▸ What is needed:
Two lines below mark the span: the one containing "Informationen." and the one containing "adalah kali pertama sebuah keberadaan plane". Set down both, plus every line between, exactly as they stand, and nothing else.

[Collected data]

======

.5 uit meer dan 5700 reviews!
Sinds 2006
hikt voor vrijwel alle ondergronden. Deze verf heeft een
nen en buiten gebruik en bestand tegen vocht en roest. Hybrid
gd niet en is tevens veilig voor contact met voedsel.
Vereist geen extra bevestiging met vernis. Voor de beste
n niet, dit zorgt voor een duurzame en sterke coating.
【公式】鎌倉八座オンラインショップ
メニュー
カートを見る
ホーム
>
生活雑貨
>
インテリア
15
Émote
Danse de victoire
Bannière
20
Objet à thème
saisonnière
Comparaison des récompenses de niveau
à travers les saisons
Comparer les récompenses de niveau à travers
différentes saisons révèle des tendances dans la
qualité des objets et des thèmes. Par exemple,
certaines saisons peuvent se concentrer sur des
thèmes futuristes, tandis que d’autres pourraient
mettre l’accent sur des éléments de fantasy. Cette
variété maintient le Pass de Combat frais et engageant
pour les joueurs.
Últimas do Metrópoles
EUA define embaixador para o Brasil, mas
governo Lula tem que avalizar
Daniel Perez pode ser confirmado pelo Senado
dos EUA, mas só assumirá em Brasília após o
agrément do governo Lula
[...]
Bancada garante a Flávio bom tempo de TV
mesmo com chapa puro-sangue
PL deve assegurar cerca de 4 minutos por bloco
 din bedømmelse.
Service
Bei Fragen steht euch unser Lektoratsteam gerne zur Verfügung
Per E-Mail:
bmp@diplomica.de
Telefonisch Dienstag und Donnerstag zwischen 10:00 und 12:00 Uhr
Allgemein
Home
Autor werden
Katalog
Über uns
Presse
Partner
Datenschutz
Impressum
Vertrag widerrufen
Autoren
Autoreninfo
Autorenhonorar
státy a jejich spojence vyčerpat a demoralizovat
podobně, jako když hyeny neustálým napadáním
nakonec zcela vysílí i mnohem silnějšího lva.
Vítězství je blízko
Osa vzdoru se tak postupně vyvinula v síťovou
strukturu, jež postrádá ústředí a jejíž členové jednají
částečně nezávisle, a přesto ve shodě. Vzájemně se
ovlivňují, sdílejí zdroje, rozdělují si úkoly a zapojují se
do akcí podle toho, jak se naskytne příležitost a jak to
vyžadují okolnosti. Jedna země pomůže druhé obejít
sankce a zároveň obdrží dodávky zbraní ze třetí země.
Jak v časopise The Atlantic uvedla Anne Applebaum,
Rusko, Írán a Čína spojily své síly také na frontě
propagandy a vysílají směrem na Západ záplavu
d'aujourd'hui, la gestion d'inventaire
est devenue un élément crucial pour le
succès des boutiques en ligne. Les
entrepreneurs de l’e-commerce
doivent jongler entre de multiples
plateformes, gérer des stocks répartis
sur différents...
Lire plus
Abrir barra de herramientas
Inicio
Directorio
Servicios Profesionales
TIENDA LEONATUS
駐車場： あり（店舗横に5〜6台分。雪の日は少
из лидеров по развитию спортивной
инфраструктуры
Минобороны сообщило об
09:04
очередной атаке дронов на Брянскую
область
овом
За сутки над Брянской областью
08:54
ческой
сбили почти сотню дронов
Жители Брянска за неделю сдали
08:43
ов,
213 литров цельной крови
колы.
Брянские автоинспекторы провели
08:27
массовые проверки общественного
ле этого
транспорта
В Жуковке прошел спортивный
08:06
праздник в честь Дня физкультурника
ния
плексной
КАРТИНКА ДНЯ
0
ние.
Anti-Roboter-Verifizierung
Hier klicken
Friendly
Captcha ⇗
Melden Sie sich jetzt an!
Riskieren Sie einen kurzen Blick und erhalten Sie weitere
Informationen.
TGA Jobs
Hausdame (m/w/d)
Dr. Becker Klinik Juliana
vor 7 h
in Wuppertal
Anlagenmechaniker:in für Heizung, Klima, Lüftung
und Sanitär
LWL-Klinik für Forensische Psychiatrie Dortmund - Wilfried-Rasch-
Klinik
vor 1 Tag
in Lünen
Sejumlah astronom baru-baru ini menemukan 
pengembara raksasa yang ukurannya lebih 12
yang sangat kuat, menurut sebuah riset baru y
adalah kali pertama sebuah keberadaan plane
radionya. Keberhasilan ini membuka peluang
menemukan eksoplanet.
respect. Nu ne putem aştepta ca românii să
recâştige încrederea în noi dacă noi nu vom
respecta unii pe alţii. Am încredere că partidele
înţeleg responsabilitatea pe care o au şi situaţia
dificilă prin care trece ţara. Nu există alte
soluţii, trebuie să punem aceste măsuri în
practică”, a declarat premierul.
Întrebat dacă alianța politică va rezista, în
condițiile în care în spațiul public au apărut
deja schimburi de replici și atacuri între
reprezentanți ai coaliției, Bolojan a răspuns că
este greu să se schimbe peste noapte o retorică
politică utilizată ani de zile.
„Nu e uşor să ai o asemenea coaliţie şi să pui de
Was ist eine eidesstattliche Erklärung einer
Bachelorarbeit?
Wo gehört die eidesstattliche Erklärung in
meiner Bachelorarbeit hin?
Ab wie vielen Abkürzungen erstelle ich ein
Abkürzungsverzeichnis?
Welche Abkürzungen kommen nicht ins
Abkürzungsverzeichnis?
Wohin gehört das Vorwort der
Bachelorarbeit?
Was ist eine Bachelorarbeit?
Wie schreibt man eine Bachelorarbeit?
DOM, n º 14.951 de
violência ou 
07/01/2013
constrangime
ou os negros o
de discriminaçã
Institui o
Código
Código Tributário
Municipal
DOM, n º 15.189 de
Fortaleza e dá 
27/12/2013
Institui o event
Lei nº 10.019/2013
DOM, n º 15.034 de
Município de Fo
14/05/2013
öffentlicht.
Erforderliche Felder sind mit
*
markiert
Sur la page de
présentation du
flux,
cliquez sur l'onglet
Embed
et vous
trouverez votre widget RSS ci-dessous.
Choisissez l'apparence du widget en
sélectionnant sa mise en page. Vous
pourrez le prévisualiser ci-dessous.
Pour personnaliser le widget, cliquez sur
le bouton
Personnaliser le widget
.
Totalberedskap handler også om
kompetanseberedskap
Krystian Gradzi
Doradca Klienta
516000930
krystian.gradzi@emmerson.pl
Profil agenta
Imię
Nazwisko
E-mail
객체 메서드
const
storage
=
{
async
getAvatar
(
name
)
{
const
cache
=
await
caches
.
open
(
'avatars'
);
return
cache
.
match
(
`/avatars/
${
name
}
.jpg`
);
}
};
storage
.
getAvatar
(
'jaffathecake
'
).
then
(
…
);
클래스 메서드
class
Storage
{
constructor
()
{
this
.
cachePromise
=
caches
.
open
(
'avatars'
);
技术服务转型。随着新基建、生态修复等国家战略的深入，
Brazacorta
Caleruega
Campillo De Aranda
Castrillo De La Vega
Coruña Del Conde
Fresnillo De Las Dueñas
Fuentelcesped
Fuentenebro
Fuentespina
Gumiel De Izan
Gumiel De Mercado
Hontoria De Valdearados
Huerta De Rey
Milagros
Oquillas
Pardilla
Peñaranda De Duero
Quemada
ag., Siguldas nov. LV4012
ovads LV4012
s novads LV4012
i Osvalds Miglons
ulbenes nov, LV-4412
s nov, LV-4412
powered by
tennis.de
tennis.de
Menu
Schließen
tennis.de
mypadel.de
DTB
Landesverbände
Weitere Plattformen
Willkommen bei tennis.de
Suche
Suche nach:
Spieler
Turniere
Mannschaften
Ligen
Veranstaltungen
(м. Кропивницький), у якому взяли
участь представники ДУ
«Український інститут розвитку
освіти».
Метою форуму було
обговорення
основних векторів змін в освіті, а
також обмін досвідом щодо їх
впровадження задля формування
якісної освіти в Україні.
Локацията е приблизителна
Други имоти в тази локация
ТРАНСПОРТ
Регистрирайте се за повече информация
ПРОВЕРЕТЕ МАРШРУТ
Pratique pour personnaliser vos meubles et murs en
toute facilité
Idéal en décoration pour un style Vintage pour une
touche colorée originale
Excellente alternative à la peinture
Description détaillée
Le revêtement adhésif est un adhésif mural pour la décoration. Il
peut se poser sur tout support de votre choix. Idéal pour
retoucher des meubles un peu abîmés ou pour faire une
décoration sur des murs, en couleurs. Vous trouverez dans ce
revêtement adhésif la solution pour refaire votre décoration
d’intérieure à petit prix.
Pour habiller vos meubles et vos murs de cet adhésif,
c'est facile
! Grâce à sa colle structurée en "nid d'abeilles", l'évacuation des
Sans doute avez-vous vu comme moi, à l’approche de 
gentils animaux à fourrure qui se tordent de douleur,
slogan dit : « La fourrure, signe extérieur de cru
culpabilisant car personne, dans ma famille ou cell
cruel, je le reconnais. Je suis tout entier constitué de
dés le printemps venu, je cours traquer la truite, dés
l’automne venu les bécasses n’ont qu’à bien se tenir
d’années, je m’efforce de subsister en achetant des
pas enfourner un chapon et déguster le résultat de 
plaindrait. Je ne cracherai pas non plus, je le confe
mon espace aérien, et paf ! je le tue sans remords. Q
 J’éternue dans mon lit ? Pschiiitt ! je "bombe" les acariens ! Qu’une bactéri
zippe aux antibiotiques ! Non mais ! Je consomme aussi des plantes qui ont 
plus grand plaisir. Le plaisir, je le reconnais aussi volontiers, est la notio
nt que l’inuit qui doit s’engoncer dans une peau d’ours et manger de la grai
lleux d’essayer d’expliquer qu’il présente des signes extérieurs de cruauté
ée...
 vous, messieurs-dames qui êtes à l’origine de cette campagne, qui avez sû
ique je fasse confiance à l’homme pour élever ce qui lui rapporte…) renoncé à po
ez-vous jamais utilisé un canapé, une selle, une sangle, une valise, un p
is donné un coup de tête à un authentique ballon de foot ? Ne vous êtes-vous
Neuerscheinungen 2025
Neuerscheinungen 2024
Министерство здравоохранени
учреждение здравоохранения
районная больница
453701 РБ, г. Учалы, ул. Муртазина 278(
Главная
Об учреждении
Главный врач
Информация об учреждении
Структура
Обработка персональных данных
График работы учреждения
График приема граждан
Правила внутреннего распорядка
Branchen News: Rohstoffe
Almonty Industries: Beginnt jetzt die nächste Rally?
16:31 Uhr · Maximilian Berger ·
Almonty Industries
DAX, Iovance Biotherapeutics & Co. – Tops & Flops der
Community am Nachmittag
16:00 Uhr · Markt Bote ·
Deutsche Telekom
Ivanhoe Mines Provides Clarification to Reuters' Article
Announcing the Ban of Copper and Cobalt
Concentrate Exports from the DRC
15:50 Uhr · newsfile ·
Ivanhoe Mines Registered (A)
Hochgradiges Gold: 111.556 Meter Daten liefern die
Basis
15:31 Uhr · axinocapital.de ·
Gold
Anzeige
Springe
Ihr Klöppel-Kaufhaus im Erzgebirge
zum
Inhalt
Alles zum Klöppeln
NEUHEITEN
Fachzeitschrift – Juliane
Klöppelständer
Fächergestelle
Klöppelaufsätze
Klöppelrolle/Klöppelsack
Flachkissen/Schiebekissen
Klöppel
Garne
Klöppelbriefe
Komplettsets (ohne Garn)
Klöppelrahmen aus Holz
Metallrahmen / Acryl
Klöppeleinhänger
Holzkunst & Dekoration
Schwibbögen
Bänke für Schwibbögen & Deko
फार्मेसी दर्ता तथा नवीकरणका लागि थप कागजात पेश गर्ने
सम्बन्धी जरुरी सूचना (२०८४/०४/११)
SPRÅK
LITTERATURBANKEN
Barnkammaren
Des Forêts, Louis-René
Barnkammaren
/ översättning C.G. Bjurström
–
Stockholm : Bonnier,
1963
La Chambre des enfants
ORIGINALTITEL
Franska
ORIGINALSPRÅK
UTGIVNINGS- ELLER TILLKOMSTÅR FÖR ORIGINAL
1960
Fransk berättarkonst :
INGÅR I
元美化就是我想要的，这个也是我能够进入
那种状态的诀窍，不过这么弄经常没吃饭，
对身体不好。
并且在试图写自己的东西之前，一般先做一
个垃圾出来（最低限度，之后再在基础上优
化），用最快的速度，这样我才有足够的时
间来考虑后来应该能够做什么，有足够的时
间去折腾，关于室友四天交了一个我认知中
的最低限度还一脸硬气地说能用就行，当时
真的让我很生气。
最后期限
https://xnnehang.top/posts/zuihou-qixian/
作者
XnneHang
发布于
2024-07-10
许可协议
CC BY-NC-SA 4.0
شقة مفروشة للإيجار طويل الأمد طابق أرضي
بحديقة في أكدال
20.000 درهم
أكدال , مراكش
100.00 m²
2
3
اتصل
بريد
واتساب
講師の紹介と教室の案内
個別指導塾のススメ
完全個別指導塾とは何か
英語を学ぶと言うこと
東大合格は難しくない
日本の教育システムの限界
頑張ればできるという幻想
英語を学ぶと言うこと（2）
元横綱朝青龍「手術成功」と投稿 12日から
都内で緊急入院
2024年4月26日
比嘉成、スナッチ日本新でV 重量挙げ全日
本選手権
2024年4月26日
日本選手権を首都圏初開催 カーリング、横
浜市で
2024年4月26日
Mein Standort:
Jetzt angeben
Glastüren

======

▸ Response area:
Informationen.
TGA Jobs
Hausdame (m/w/d)
Dr. Becker Klinik Juliana
vor 7 h
in Wuppertal
Anlagenmechaniker:in für Heizung, Klima, Lüftung
und Sanitär
LWL-Klinik für Forensische Psychiatrie Dortmund - Wilfried-Rasch-
Klinik
vor 1 Tag
in Lünen
Sejumlah astronom baru-baru ini menemukan 
pengembara raksasa yang ukurannya lebih 12
yang sangat kuat, menurut sebuah riset baru y
adalah kali pertama sebuah keberadaan plane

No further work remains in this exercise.